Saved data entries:
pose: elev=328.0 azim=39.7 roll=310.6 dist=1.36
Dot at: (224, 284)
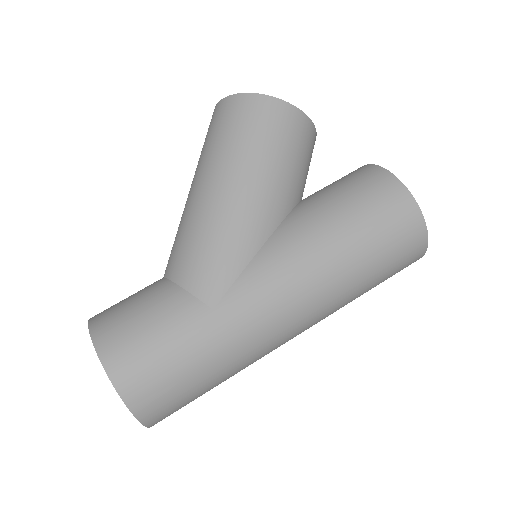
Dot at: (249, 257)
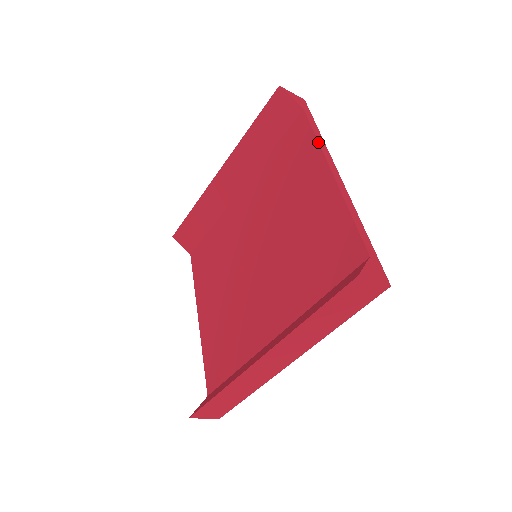
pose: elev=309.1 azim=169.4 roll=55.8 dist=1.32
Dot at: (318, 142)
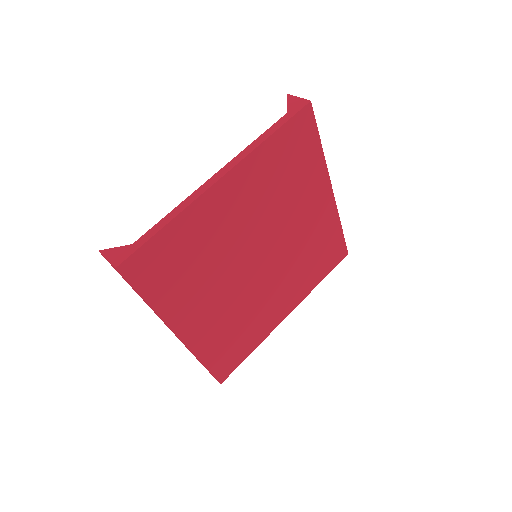
Dot at: (247, 147)
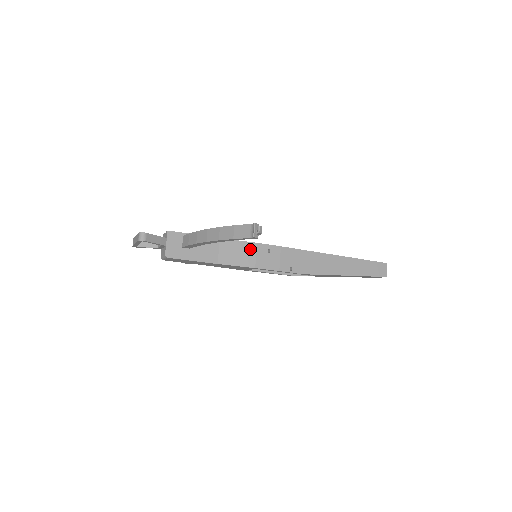
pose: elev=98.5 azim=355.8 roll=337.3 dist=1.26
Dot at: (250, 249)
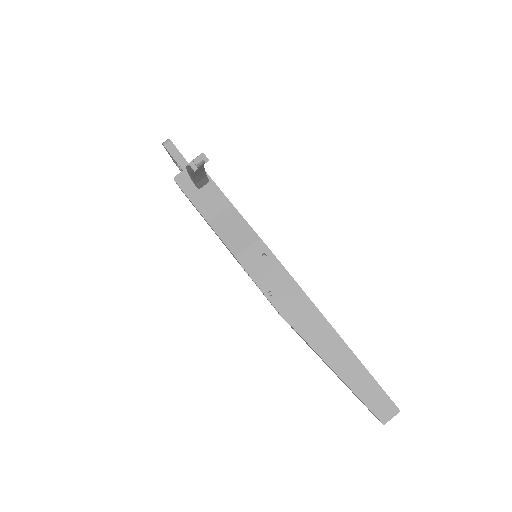
Dot at: (248, 237)
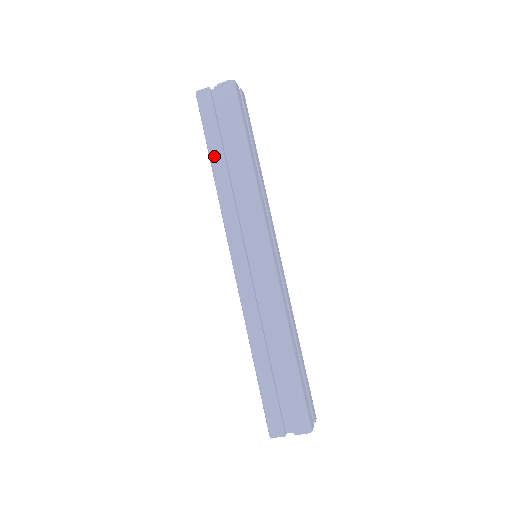
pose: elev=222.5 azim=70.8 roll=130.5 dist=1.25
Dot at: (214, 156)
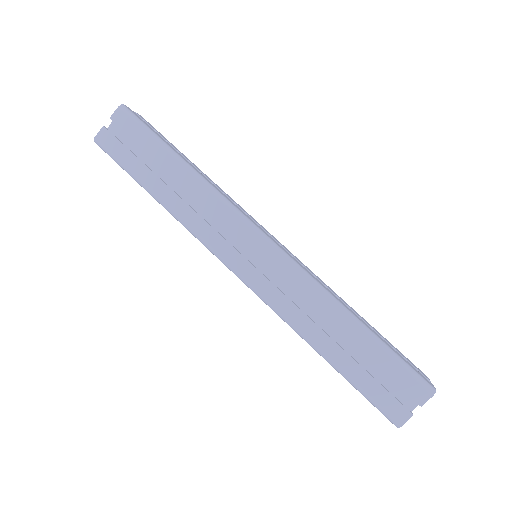
Dot at: (150, 186)
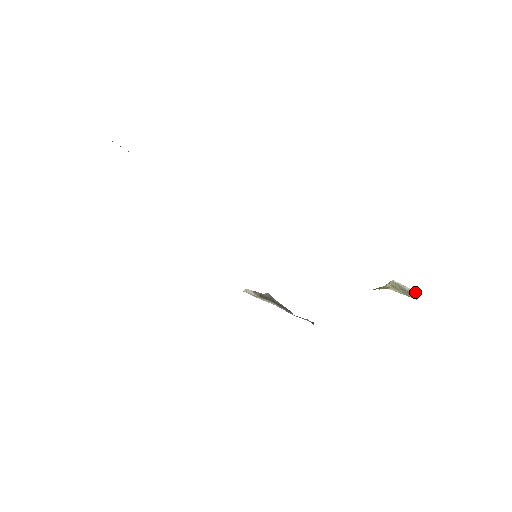
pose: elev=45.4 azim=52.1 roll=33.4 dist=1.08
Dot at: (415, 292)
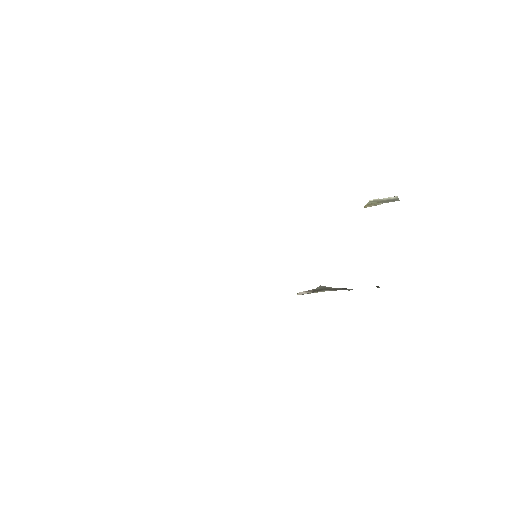
Dot at: (396, 197)
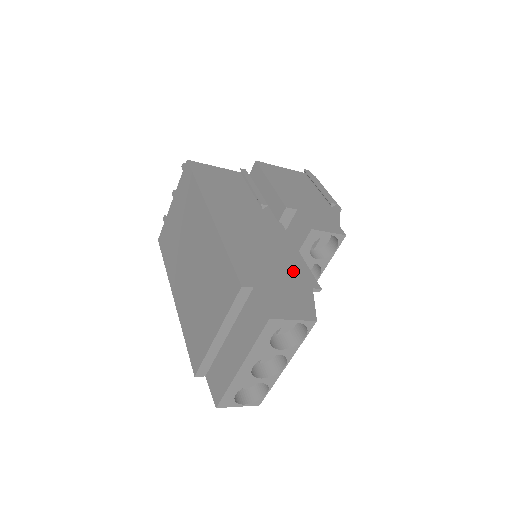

EXERCISE DESCRIPTION:
Copy every line of the data above word for word, omitting the pictures.

WRITTEN RESPONSE:
pose: elev=328.0 azim=39.7 roll=310.6 dist=1.36
Dot at: (224, 284)
Dot at: (249, 257)
pose: elev=309.1 azim=169.4 roll=55.8 dist=1.32
Dot at: (318, 142)
Dot at: (247, 147)
pose: elev=98.5 azim=355.8 roll=337.3 dist=1.26
Dot at: (250, 249)
Dot at: (248, 237)
pose: elev=222.5 azim=70.8 roll=130.5 dist=1.25
Dot at: (214, 156)
Dot at: (150, 186)
pose: elev=45.4 azim=52.1 roll=33.4 dist=1.08
Dot at: (415, 292)
Dot at: (396, 197)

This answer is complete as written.